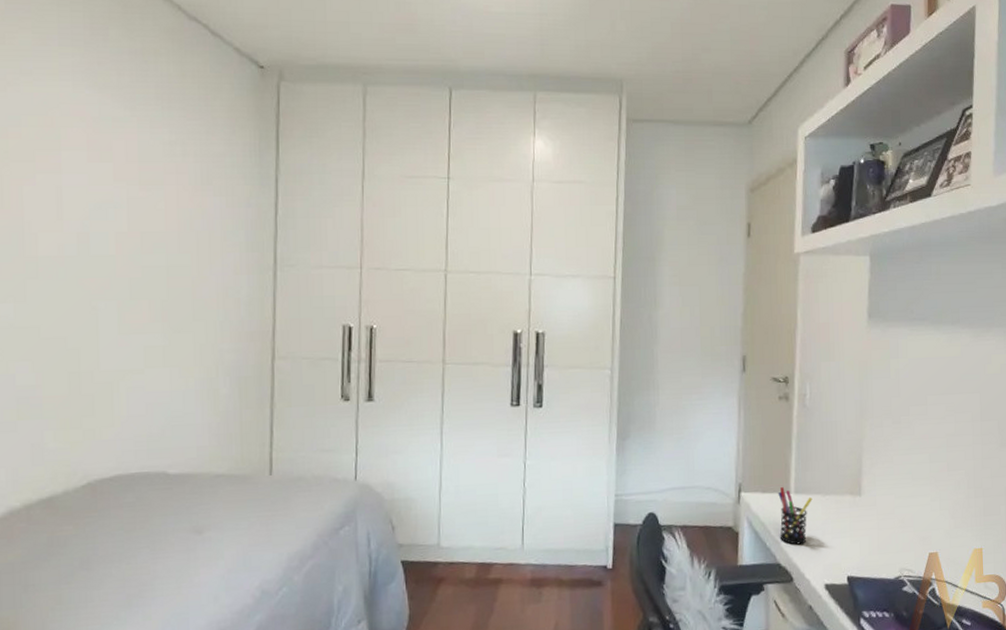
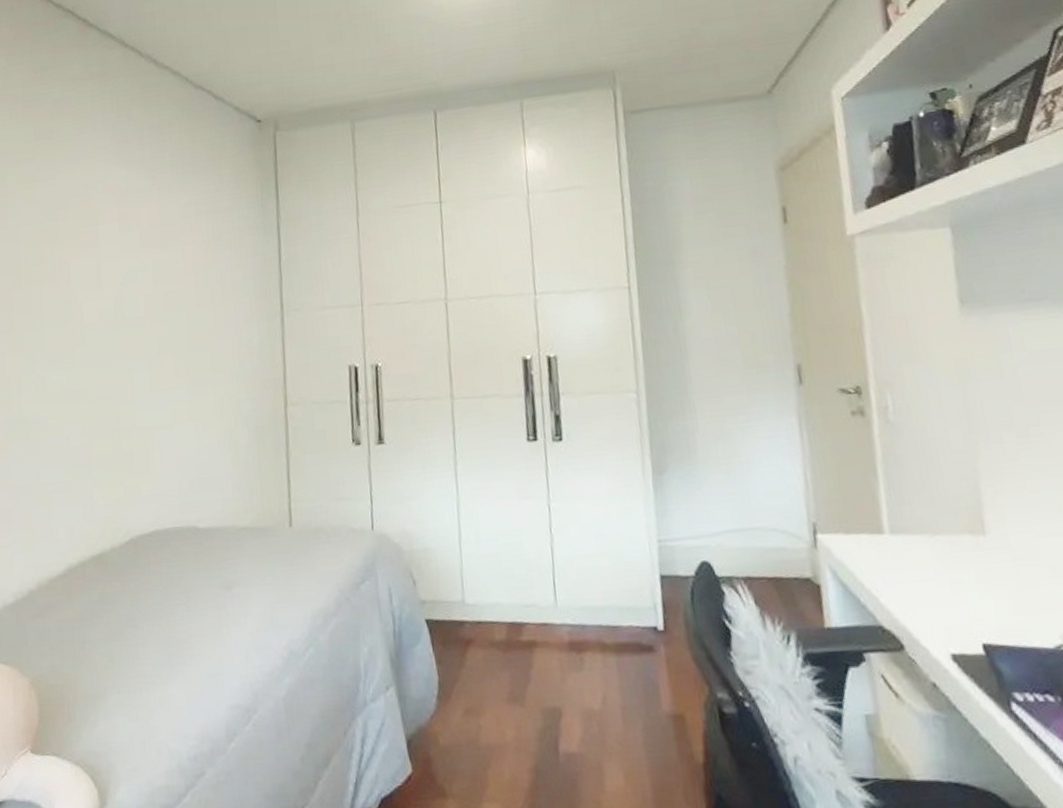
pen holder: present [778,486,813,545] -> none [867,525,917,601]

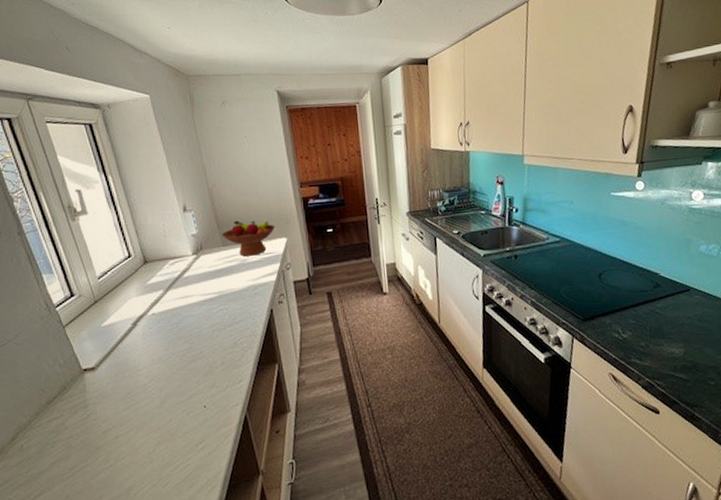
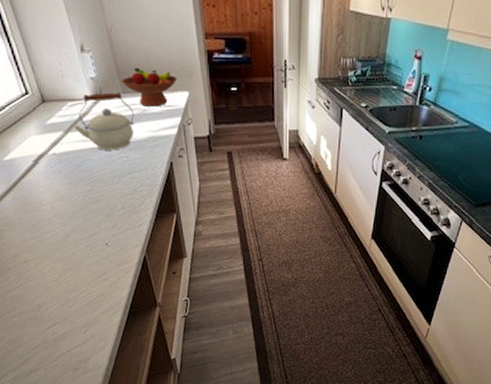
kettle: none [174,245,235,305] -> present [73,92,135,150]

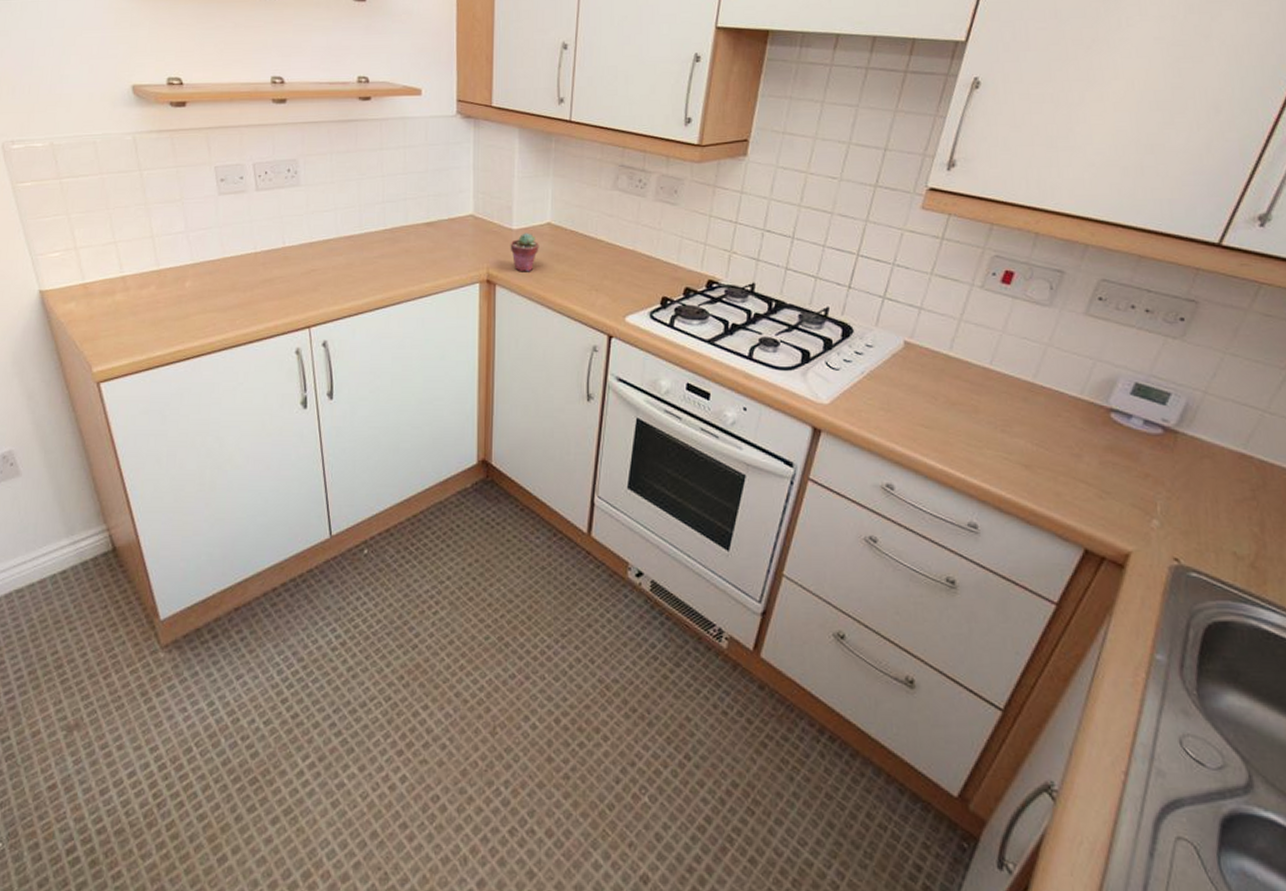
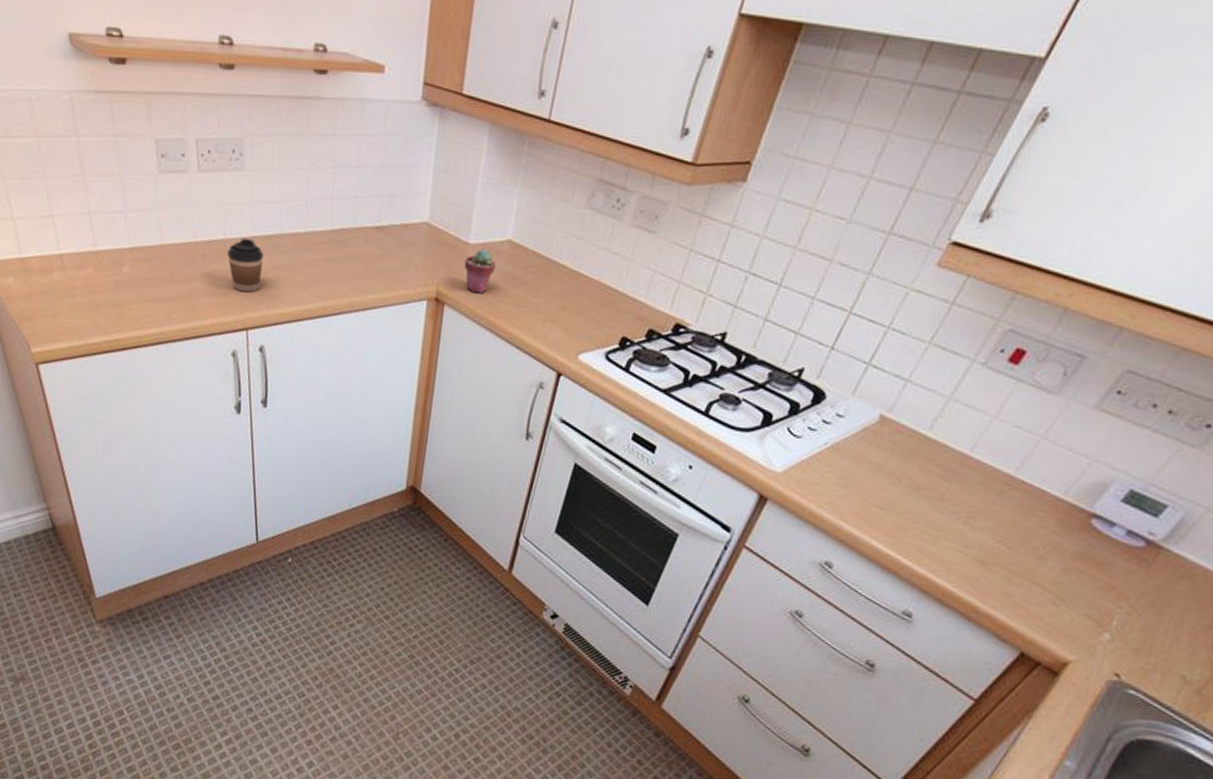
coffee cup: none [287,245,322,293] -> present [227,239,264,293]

= WORK INSTRUCTIONS =
Exactly as written, return each line above and leave the pictures behind.

= ANSWER TO THIS EXERCISE =
pen holder: present [778,486,813,545] -> none [867,525,917,601]

kettle: none [174,245,235,305] -> present [73,92,135,150]

coffee cup: none [287,245,322,293] -> present [227,239,264,293]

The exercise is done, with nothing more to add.